• [Task goal]
Please read the article on urban picky eaters below and state how often Swara Kamath collects her grocery consignment from the depot.

• [Given passage]
Hunting and gathering: The growing urban tribe of picky eaters
Hormone-free milk from massaged cows, vegetables from farms that are never ploughed or sowed, unprocessed oil from remote villages: money is no object for urban India’s growing tribe of picky eaters.
It’s a balmy October morning and Swara Kamath, 32, is going grocery-shopping in Mumbai. But she avoids the street vendors and doesn’t pause at the kirana store. Kamath’s food is reaching her via Volvo bus from Udupi, Karnataka, nearly 900 km away.
Every three months, Kamath goes to the depot to pick up her consignment - 10 litres of sesame oil, 10 of coconut oil, and 10 kg of seasonal vegetables, fruits, and bamboo shoots from natural farms.
“Every week, we transport over 100 kg of groceries from across Karnataka, Kerala and Tamil Nadu to Mumbai, Goa, and Mangalore,” says Kailash Hegde, manager at Anant Travels. “People have to reserve their spot two to three months in advance. Two or three years ago, my customers were mainly people trying to get special foods from their native villages. Now I have young couples asking where they can get the best avocados.”
Hegde estimates that he gets thrice as many orders as in 2010. “Buses are the main method of transportation, because they are cheaper,” he says.
Kamath says the food her family sources from Udupi is tastier and fresher. “It’s not about availability,” she adds. “The only thing we order that we don’t get in Mumbai is some types of gourd vegetables.” Kamath has been ordering her groceries long-distance for five years and is among a growing number of urban Indians seeking alternatives to the pumped up or worn out food supplies and produce available in their local markets.

• [Extracted information]
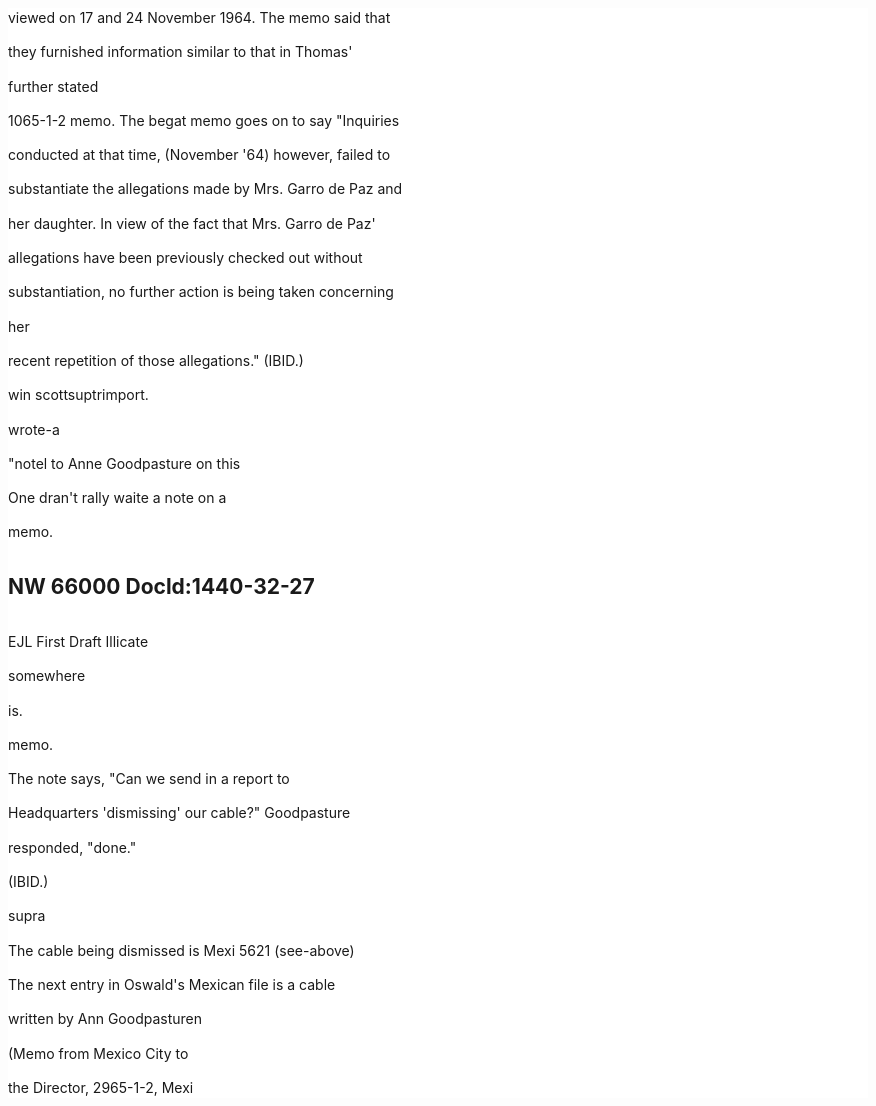 viewed on 17 and 24 November 1964. The memo said that

they furnished information similar to that in Thomas'

further stated

1065-1-2 memo. The begat memo goes on to say "Inquiries

conducted at that time, (November '64) however, failed to

substantiate the allegations made by Mrs. Garro de Paz and

her daughter. In view of the fact that Mrs. Garro de Paz'

allegations have been previously checked out without

substantiation, no further action is being taken concerning

her

recent repetition of those allegations." (IBID.)

win scottsuptrimport.

wrote-a

"notel to Anne Goodpasture on this

One dran't rally waite a note on a

memo.

NW 66000 Docld:1440-32-27
---

##
EJL First Draft
Illicate

somewhere

is.

memo.

The note says, "Can we send in a report to

Headquarters 'dismissing' our cable?" Goodpasture

responded, "done."

(IBID.)

supra

The cable being dismissed is Mexi 5621 (see-above)

The next entry in Oswald's Mexican file is a cable

written by Ann Goodpasturen

(Memo from Mexico City to

the Director, 2965-1-2, Mexi
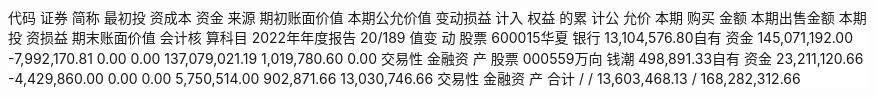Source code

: 代码
证券
简称
最初投
资成本
资金
来源
期初账面价值
本期公允价值
变动损益
计入
权益
的累
计公
允价
本期
购买
金额
本期出售金额
本期投
资损益
期末账面价值
会计核
算科目
2022年年度报告
20/189
值变
动
股票
600015华夏
银行
13,104,576.80自有
资金
145,071,192.00
-7,992,170.81
0.00
0.00
137,079,021.19
1,019,780.60
0.00
交易性
金融资
产
股票
000559万向
钱潮
498,891.33自有
资金
23,211,120.66
-4,429,860.00
0.00
0.00
5,750,514.00
902,871.66
13,030,746.66
交易性
金融资
产
合计
/
/
13,603,468.13
/
168,282,312.66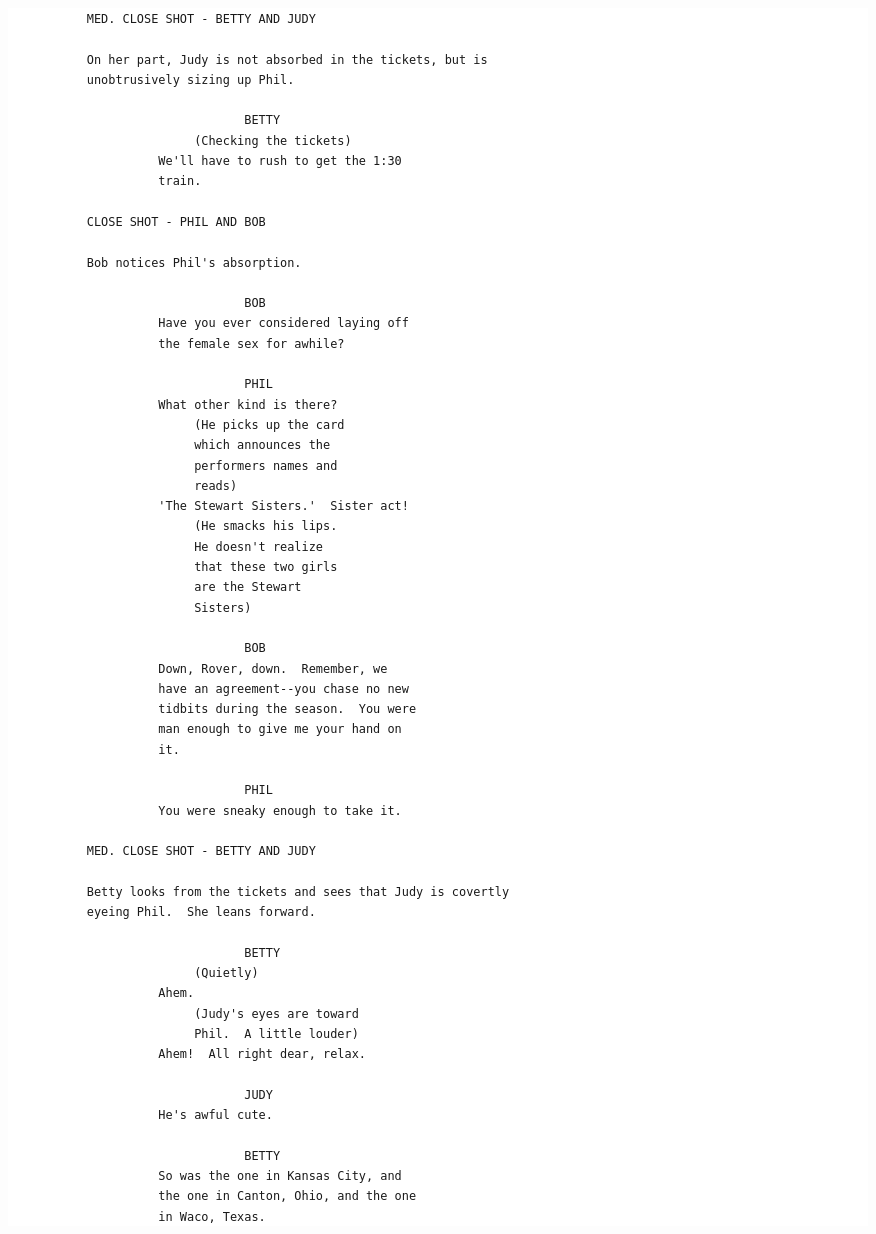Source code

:               MED. CLOSE SHOT - BETTY AND JUDY

               On her part, Judy is not absorbed in the tickets, but is 
               unobtrusively sizing up Phil.

                                     BETTY
                              (Checking the tickets)
                         We'll have to rush to get the 1:30 
                         train.

               CLOSE SHOT - PHIL AND BOB

               Bob notices Phil's absorption.

                                     BOB
                         Have you ever considered laying off 
                         the female sex for awhile?

                                     PHIL
                         What other kind is there?
                              (He picks up the card 
                              which announces the 
                              performers names and 
                              reads)
                         'The Stewart Sisters.'  Sister act!
                              (He smacks his lips.  
                              He doesn't realize 
                              that these two girls 
                              are the Stewart 
                              Sisters)

                                     BOB
                         Down, Rover, down.  Remember, we 
                         have an agreement--you chase no new 
                         tidbits during the season.  You were 
                         man enough to give me your hand on 
                         it.

                                     PHIL
                         You were sneaky enough to take it.

               MED. CLOSE SHOT - BETTY AND JUDY

               Betty looks from the tickets and sees that Judy is covertly 
               eyeing Phil.  She leans forward.

                                     BETTY
                              (Quietly)
                         Ahem.
                              (Judy's eyes are toward 
                              Phil.  A little louder)
                         Ahem!  All right dear, relax.

                                     JUDY
                         He's awful cute.

                                     BETTY
                         So was the one in Kansas City, and 
                         the one in Canton, Ohio, and the one 
                         in Waco, Texas.
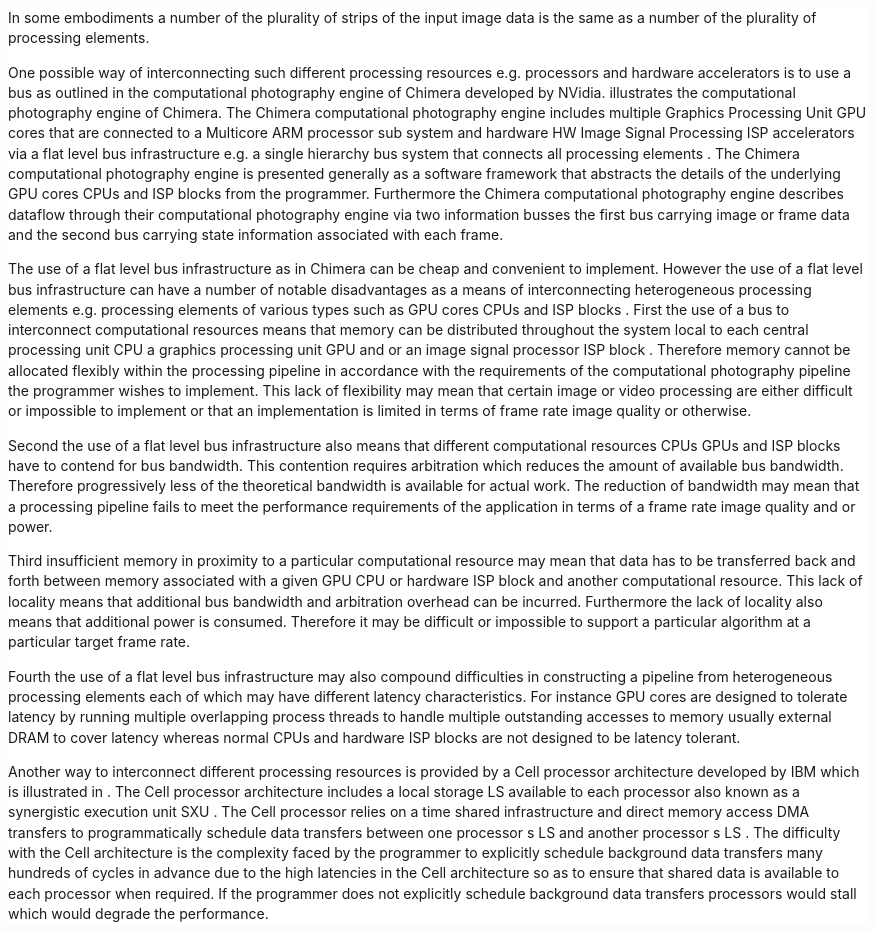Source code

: In some embodiments a number of the plurality of strips of the input image data is the same as a number of the plurality of processing elements.

One possible way of interconnecting such different processing resources e.g. processors and hardware accelerators is to use a bus as outlined in the computational photography engine of Chimera developed by NVidia. illustrates the computational photography engine of Chimera. The Chimera computational photography engine includes multiple Graphics Processing Unit GPU cores that are connected to a Multicore ARM processor sub system and hardware HW Image Signal Processing ISP accelerators via a flat level bus infrastructure e.g. a single hierarchy bus system that connects all processing elements . The Chimera computational photography engine is presented generally as a software framework that abstracts the details of the underlying GPU cores CPUs and ISP blocks from the programmer. Furthermore the Chimera computational photography engine describes dataflow through their computational photography engine via two information busses the first bus carrying image or frame data and the second bus carrying state information associated with each frame.

The use of a flat level bus infrastructure as in Chimera can be cheap and convenient to implement. However the use of a flat level bus infrastructure can have a number of notable disadvantages as a means of interconnecting heterogeneous processing elements e.g. processing elements of various types such as GPU cores CPUs and ISP blocks . First the use of a bus to interconnect computational resources means that memory can be distributed throughout the system local to each central processing unit CPU a graphics processing unit GPU and or an image signal processor ISP block . Therefore memory cannot be allocated flexibly within the processing pipeline in accordance with the requirements of the computational photography pipeline the programmer wishes to implement. This lack of flexibility may mean that certain image or video processing are either difficult or impossible to implement or that an implementation is limited in terms of frame rate image quality or otherwise.

Second the use of a flat level bus infrastructure also means that different computational resources CPUs GPUs and ISP blocks have to contend for bus bandwidth. This contention requires arbitration which reduces the amount of available bus bandwidth. Therefore progressively less of the theoretical bandwidth is available for actual work. The reduction of bandwidth may mean that a processing pipeline fails to meet the performance requirements of the application in terms of a frame rate image quality and or power.

Third insufficient memory in proximity to a particular computational resource may mean that data has to be transferred back and forth between memory associated with a given GPU CPU or hardware ISP block and another computational resource. This lack of locality means that additional bus bandwidth and arbitration overhead can be incurred. Furthermore the lack of locality also means that additional power is consumed. Therefore it may be difficult or impossible to support a particular algorithm at a particular target frame rate.

Fourth the use of a flat level bus infrastructure may also compound difficulties in constructing a pipeline from heterogeneous processing elements each of which may have different latency characteristics. For instance GPU cores are designed to tolerate latency by running multiple overlapping process threads to handle multiple outstanding accesses to memory usually external DRAM to cover latency whereas normal CPUs and hardware ISP blocks are not designed to be latency tolerant.

Another way to interconnect different processing resources is provided by a Cell processor architecture developed by IBM which is illustrated in . The Cell processor architecture includes a local storage LS available to each processor also known as a synergistic execution unit SXU . The Cell processor relies on a time shared infrastructure and direct memory access DMA transfers to programmatically schedule data transfers between one processor s LS and another processor s LS . The difficulty with the Cell architecture is the complexity faced by the programmer to explicitly schedule background data transfers many hundreds of cycles in advance due to the high latencies in the Cell architecture so as to ensure that shared data is available to each processor when required. If the programmer does not explicitly schedule background data transfers processors would stall which would degrade the performance.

• [The answer]
Every three months.